It is often said, after a new leader’s initial cabinet reshuffle, that he or she (usually he) has “stamped his authority on the party”. Yesterday’s maneouvering by the new Taoiseach was notable then, for its failure to do just that. Rather than take the traditional opportunity to assert himself, he chose instead to stamp Helen McEntee’s authority on the party.
Explaining the rationale for such decisions necessarily involves speculation, but one can do worse, as a general rule, than to cite the apparent reasons provided to Irish Independent Ireland Editor Fionnán Sheahan: McEntee was not moved, says Sheahan, for two reasons.
The first, simply put, is that she’s too important organisationally to demote:
“She comes from a political dynasty and an influential family with a long history of Fine Gael activism.
McEntee’s husband, Paul Hickey, is also an insider, appointed by Varadkar to an internal party committee tasked with looking at political donations ahead of the next general election.
“Paul Hickey is a member of the party.

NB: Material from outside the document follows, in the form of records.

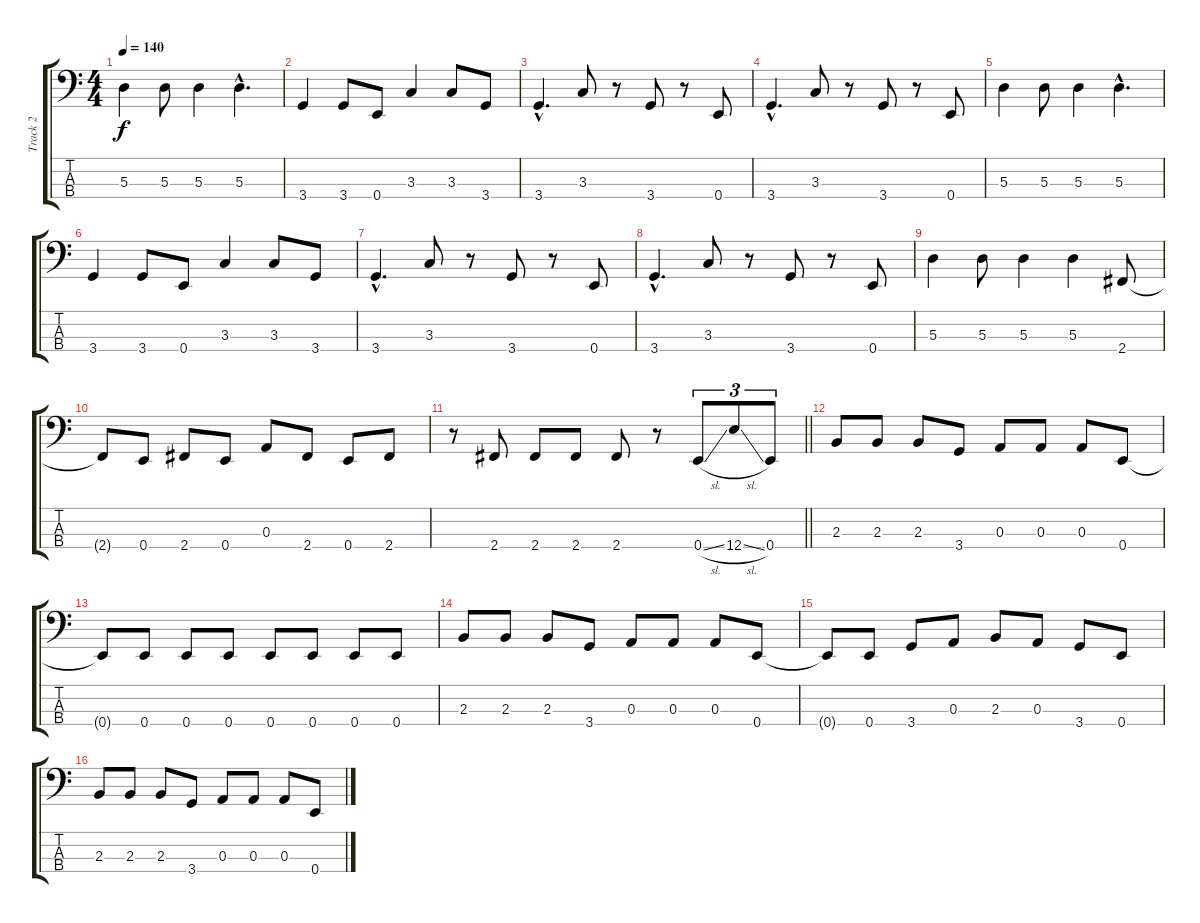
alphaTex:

\track ("Track 2" "Track 2") {instrument electricbasspick}
\staff {score tabs}
\tuning (G2 D2 A1 E1) {hide}
\ts (4 4)
\tempo 140
\clef f4
\ks c
5.3.4{dy f} 5.3.8 5.3.4 5.3{hac}.4{d} |
3.4.4 3.4.8 0.4.8 3.3.4 3.3.8 3.4.8 |
3.4{hac}.4{d} 3.3.8 r.8 3.4.8 r.8 0.4.8 |
3.4{hac}.4{d} 3.3.8 r.8 3.4.8 r.8 0.4.8 |
5.3.4 5.3.8 5.3.4 5.3{hac}.4{d} |
3.4.4 3.4.8 0.4.8 3.3.4 3.3.8 3.4.8 |
3.4{hac}.4{d} 3.3.8 r.8 3.4.8 r.8 0.4.8 |
3.4{hac}.4{d} 3.3.8 r.8 3.4.8 r.8 0.4.8 |
5.3.4 5.3.8 5.3.4 5.3.4 2.4.8 |
2.4{t}.8 0.4.8 2.4.8 0.4.8 0.3.8 2.4.8 0.4.8 2.4.8 |
\barLineRight lightlight
r.8 2.4.8 2.4.8 2.4.8 2.4.8 r.8 0.4{sl}.8{tu (3 2)} 12.4{sl}.8{tu (3 2)} 0.4.8{tu (3 2)} |
2.3.8 2.3.8 2.3.8 3.4.8 0.3.8 0.3.8 0.3.8 0.4.8 |
0.4{t}.8 0.4.8 0.4.8 0.4.8 0.4.8 0.4.8 0.4.8 0.4.8 |
2.3.8 2.3.8 2.3.8 3.4.8 0.3.8 0.3.8 0.3.8 0.4.8 |
0.4{t}.8 0.4.8 3.4.8 0.3.8 2.3.8 0.3.8 3.4.8 0.4.8 |
2.3.8 2.3.8 2.3.8 3.4.8 0.3.8 0.3.8 0.3.8 0.4.8
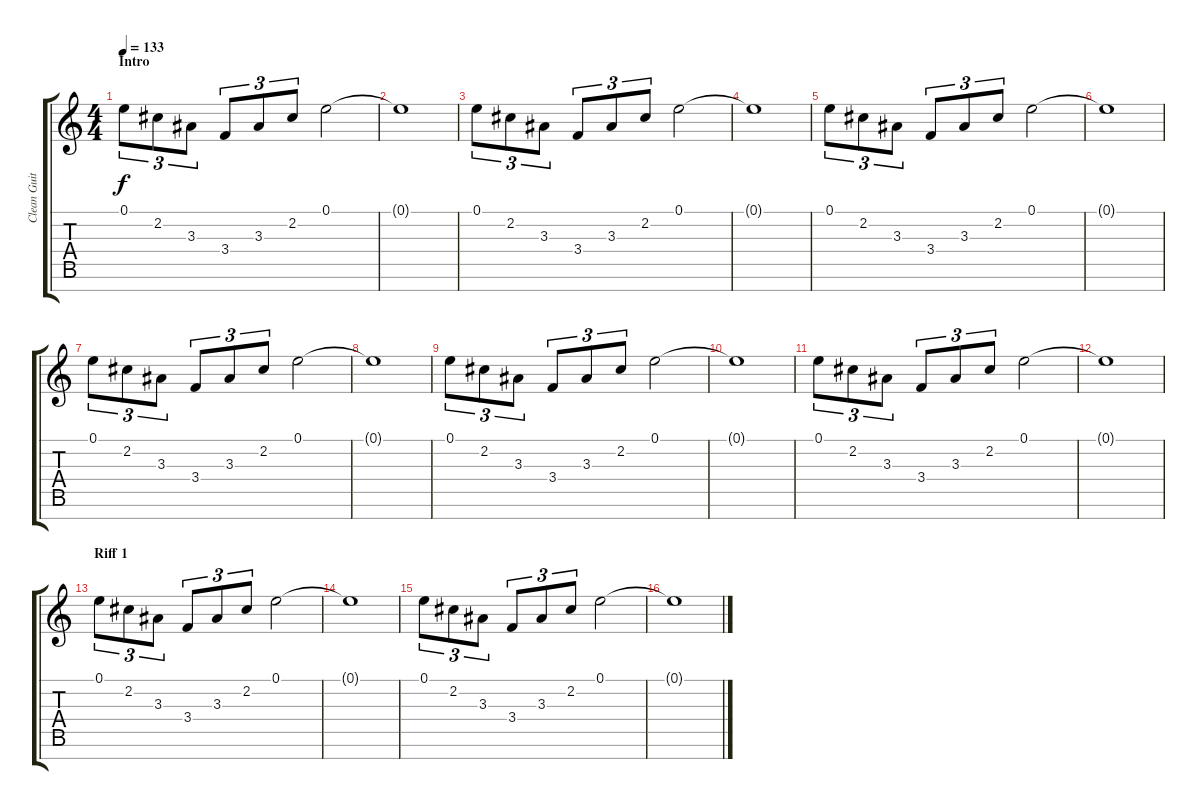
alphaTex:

\track ("Clean Guitar" "Clean Guit") {instrument electricguitarclean}
\staff {score tabs}
\tuning (E4 B3 G3 D3 A2 E2 B1) {hide}
\ts (4 4)
\section ("" "Intro")
\tempo 133
\clef g2
\ks c
0.1.8{tu (3 2) dy f instrument electricguitarclean} 2.2.8{tu (3 2)} 3.3.8{tu (3 2)} 3.4.8{tu (3 2)} 3.3.8{tu (3 2)} 2.2.8{tu (3 2)} 0.1.2 |
0.1{t}.1 |
0.1.8{tu (3 2)} 2.2.8{tu (3 2)} 3.3.8{tu (3 2)} 3.4.8{tu (3 2)} 3.3.8{tu (3 2)} 2.2.8{tu (3 2)} 0.1.2 |
0.1{t}.1 |
0.1.8{tu (3 2)} 2.2.8{tu (3 2)} 3.3.8{tu (3 2)} 3.4.8{tu (3 2)} 3.3.8{tu (3 2)} 2.2.8{tu (3 2)} 0.1.2 |
0.1{t}.1 |
0.1.8{tu (3 2)} 2.2.8{tu (3 2)} 3.3.8{tu (3 2)} 3.4.8{tu (3 2)} 3.3.8{tu (3 2)} 2.2.8{tu (3 2)} 0.1.2 |
0.1{t}.1 |
0.1.8{tu (3 2)} 2.2.8{tu (3 2)} 3.3.8{tu (3 2)} 3.4.8{tu (3 2)} 3.3.8{tu (3 2)} 2.2.8{tu (3 2)} 0.1.2 |
0.1{t}.1 |
0.1.8{tu (3 2)} 2.2.8{tu (3 2)} 3.3.8{tu (3 2)} 3.4.8{tu (3 2)} 3.3.8{tu (3 2)} 2.2.8{tu (3 2)} 0.1.2 |
0.1{t}.1 |
\section ("" "Riff 1")
0.1.8{tu (3 2)} 2.2.8{tu (3 2)} 3.3.8{tu (3 2)} 3.4.8{tu (3 2)} 3.3.8{tu (3 2)} 2.2.8{tu (3 2)} 0.1.2 |
0.1{t}.1 |
0.1.8{tu (3 2)} 2.2.8{tu (3 2)} 3.3.8{tu (3 2)} 3.4.8{tu (3 2)} 3.3.8{tu (3 2)} 2.2.8{tu (3 2)} 0.1.2 |
0.1{t}.1
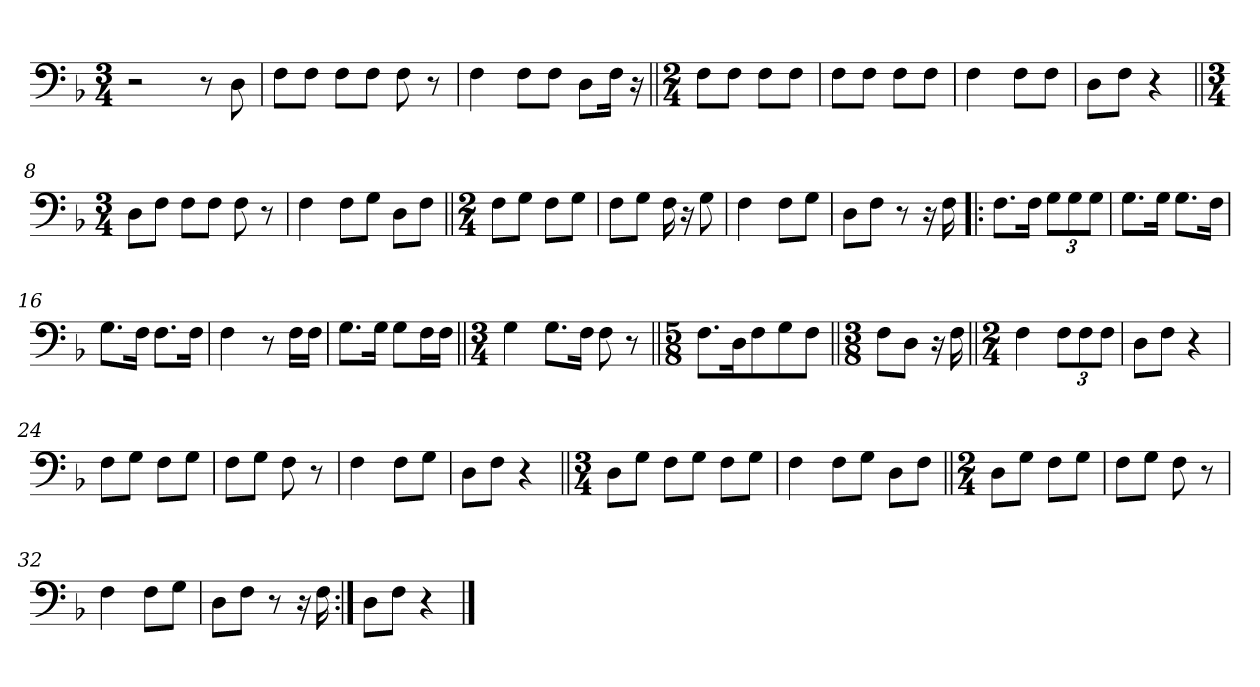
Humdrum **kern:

**kern
*part1
*staff1
*clefF4
*k[b-]
*M3/4
=1
2r
8r
8D\
=2
8F\L
8F\J
8F\L
8F\J
8F\
8r
=3
4F\
8F\L
8F\J
8D\L
16F\Jk
16r
=4||
*M2/4
8F\L
8F\J
8F\L
8F\J
=5
8F\L
8F\J
8F\L
8F\J
=6
4F\
8F\L
8F\J
=7
8D\L
8F\J
4r
=8||
*M3/4
8D\L
8F\J
8F\L
8F\J
8F\
8r
=9
4F\
8F\L
8G\J
8D\L
8F\J
=10||
*M2/4
8F\L
8G\J
8F\L
8G\J
=11
8F\L
8G\J
16F\
16r
8G\
=12
4F\
8F\L
8G\J
=13
8D\L
8F\J
8r
16r
16F\
=14!|:
8.F\L
16F\Jk
12G\L
12G\
12G\J
=15
8.G\L
16G\Jk
8.G\L
16F\Jk
=16
8.G\L
16F\Jk
8.F\L
16F\Jk
=17
4F\
8r
16F\LL
16F\JJ
=18
8.G\L
16G\Jk
8G\L
16F\L
16F\JJ
=19||
*M3/4
4G\
8.G\L
16F\Jk
8F\
8r
=20||
*M5/8
8.F\L
16D\K
8F\
8G\
8F\J
=21||
*M3/8
8F\L
8D\J
16r
16F\
=22||
*M2/4
4F\
12F\L
12F\
12F\J
=23
8D\L
8F\J
4r
=24
8F\L
8G\J
8F\L
8G\J
=25
8F\L
8G\J
8F\
8r
=26
4F\
8F\L
8G\J
=27
8D\L
8F\J
4r
=28||
*M3/4
8D\L
8G\J
8F\L
8G\J
8F\L
8G\J
=29
4F\
8F\L
8G\J
8D\L
8F\J
=30||
*M2/4
8D\L
8G\J
8F\L
8G\J
=31
8F\L
8G\J
8F\
8r
=32
4F\
8F\L
8G\J
=33
8D\L
8F\J
8r
16r
16F\
=34:|!
8D\L
8F\J
4r
==
*-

That is his only role in the party. He was involved in a committee that looked at various fundraising options for the party, which concluded its work in 2022. That committee did not engage in or oversee any fundraising activity,” a Fine Gael spokesperson said.
But as a veteran party insider said: “Money wins elections.””
The subtext there is clear: Moving McEntee may have somehow risked certain donors taking a dim view of Mr. Harris’s leadership and becoming more reluctant to fund the party’s general election campaign.
The second reason, Sheahan reports, is less easy to rationalise:
The Harris camp has been coming up with reasons for not moving McEntee, including her connections and the difficulty of someone getting a handle on the portfolio in the short period of time left for the Government. And the best excuse of all is a concern among the upper echelons of the party that moving McEntee could be seen as bowing to a far-right, anti-immigration agenda.
Traditionally, one might note, political parties are in the business of maximising their potential voter base and easing voter concerns about their record. In this case, Sheahan reports, Fine Gaelers are more concerned about having the right sort of voter than having more voters, even though every number one, cast for whatever reason, counts the exact same.
Sheahan’s argument – made before the cabinet was announced – was that should the Taoiseach seek to keep McEntee in a job, it would be the “end of his honeymoon period”. That is, I think, a mild way of putting it. What it really amounts to is the end of any argument that the Harris administration will be anything different to what came before it.
Whether this is important or not is a matter of perspective: If one was a supporter of Fine Gael last week, one will probably still be a supporter today. If the party is relatively satisfied with its current standing, then no harm done.
The problem is that Harris had a rare opportunity, one that he has consciously chosen to decline. Moving McEntee out of justice would have been a big signal to people – precisely because of her standing – that he intended to meaningfully shift the Government’s priorities and approach and that, in plain language, he really is different from Leo Varadkar. It would have displayed a ruthlessness that his supporters and opponents have, at various times, credited him with possessing. It would also have been a powerful act of something politicians don’t get many chances at: Unspoken communication.
Nobody, for example, would ever expect the Taoiseach to say “I think Minister McEntee has underperformed in her job”. Even had he moved her, he would have had to shower her with praise for her work to date, but the act of moving her would have said more about his views than anything he might say. In this case, the reverse is true: Even if he says “we need to do better”, then the act of keeping her in post says more about his views than any words can.
What’s more, it says something – and not good – about his authority over his own party. The Taoiseach will, absent a big win at the coming election, never be more powerful than he was yesterday. Yesterday’s reshuffle was the one and only chance he will get to make a fresh start, on a clean slate, and define himself as something new. He will never get that chance again.
Instead, he acted cautiously, and with apparent fear of the consequences of making a call that most of the public would have understood and, I’m nearly certain, welcomed. That goes to his character: When there’s a need to make the big calls, Simon Harris is all talk, and no action. It’s been a criticism that has often been levelled at him in his career.
As for the “far right”, amongst whose numbers many senior Fine Gaelers certainly consider yours truly, I suspect that they will be happier at McEntee’s retention than her demotion. Taking her off the board would have separated the Harris Government from what preceded it, and allowed the Taoiseach to claim that his Government had a new policy that was addressing concerns around justice and immigration. Having abandoned that chance, his opponents can now plausibly and accurately claim that he in fact endorses McEntee’s record in Justice – not just what she might do in the future but what she has already done in the past.
Meanwhile, he’s now stuck with her: Having declined to sack her yesterday, making a change before the election would appear indecisive, weak, and cowardly. He weakened his Government’s argument in the general election yesterday afternoon. If, in so doing, he has kept the “upper echelons of the party” happy that he has “denied the far right a win”, then he might reflect that the upper echelons of his party have largely landed it in the mess it finds itself, and seem determined to keep it – and their new leader – there indefinitely.